Hello??!! BIMMERfest??!!

Just kidding, I don't care. But maybe you should park across the street just in case someone does. :dunno:


----------



## Cliff (Apr 19, 2002)

Does it float?


----------



## Plaz (Dec 19, 2001)

Of course it's okay.

But it's also okay to go to Yankee Stadium wearing a Red Sox hat. :dunno: 

:rofl:


----------



## Jon Shafer (Dec 15, 2001)

Jerry,

There have been a few non-BMWs at Bimmerfest
in the years gone by (much to the chagrin of Sara 
Cutter)...

She would have me answer a clear and concise
"no" to your query.

I won't say a word should you decide to go for it.


----------



## Patrick330i (Sep 30, 2002)

Uh, maybe you could rent-a-bimma for the day, 328bimma. Good luck.

:angel:


----------



## 328bimma (Apr 9, 2002)

ehh... fine... i'll just ride w/jesse then...


----------



## Mug (Dec 21, 2001)

I've taken my E55 to Bimmerfest the past two years and never had a problem. Just park it over on the Mercedes side of the dealership and you'll be fine.:thumbup:


----------



## 328bimma (Apr 9, 2002)

Mug said:


> *I've taken my E55 to Bimmerfest the past two years and never had a problem.
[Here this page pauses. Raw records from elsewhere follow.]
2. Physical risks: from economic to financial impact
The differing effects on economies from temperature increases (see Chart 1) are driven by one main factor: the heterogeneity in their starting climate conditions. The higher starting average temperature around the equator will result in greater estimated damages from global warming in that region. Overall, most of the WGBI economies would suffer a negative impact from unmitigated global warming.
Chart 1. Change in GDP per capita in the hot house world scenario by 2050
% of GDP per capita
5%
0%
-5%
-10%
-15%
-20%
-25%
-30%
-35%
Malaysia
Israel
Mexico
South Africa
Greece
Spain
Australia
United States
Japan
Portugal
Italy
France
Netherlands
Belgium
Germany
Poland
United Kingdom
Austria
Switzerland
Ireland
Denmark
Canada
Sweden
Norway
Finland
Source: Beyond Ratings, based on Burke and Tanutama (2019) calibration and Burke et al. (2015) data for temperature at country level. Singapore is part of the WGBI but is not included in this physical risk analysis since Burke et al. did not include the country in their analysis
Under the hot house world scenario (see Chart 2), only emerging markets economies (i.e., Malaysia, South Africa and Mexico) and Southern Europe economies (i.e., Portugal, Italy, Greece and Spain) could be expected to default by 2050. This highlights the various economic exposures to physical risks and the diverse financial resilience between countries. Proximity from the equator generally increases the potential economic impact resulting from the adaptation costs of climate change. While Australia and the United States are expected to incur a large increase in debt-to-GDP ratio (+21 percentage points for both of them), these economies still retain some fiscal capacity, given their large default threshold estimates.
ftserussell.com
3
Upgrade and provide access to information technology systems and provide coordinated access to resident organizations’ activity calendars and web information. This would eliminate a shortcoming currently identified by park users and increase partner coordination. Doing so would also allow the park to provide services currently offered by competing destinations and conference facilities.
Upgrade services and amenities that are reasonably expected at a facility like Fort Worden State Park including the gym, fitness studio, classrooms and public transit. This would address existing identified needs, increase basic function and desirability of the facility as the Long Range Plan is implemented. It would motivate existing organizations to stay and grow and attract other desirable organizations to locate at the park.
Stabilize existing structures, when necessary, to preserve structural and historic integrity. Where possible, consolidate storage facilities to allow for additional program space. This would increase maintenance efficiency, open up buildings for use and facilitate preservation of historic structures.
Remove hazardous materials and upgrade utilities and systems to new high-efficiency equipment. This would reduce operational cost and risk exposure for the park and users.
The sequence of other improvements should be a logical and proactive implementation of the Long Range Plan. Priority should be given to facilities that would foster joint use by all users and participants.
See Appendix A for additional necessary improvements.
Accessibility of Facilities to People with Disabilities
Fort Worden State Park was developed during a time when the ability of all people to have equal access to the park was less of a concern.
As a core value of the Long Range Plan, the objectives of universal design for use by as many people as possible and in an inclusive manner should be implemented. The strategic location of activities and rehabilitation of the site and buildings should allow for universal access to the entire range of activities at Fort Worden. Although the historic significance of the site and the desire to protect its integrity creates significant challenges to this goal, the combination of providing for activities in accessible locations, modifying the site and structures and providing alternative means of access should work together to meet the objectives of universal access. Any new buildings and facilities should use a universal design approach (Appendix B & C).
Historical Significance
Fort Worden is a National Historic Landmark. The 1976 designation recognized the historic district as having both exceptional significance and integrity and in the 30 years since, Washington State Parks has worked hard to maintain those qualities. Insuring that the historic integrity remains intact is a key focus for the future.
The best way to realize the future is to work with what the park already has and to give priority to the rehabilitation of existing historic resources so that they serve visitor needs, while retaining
Just park it over on the Mercedes side of the dealership and you'll be fine.:thumbup: *


hahaha... dat sounds gooD! maybe some mercedes guys can come to bimmerfest also~

Jerry


----------



## D///Mill (Apr 2, 2002)

*If he can bring that, can I bring .......*

... my Omni?
http://seacgp.clubgp.com/fly-n-box.html


----------



## 328bimma (Apr 9, 2002)

WOW.. u'd be the fastest car on this forum fo suRe! :thumbup: 

Jerry


----------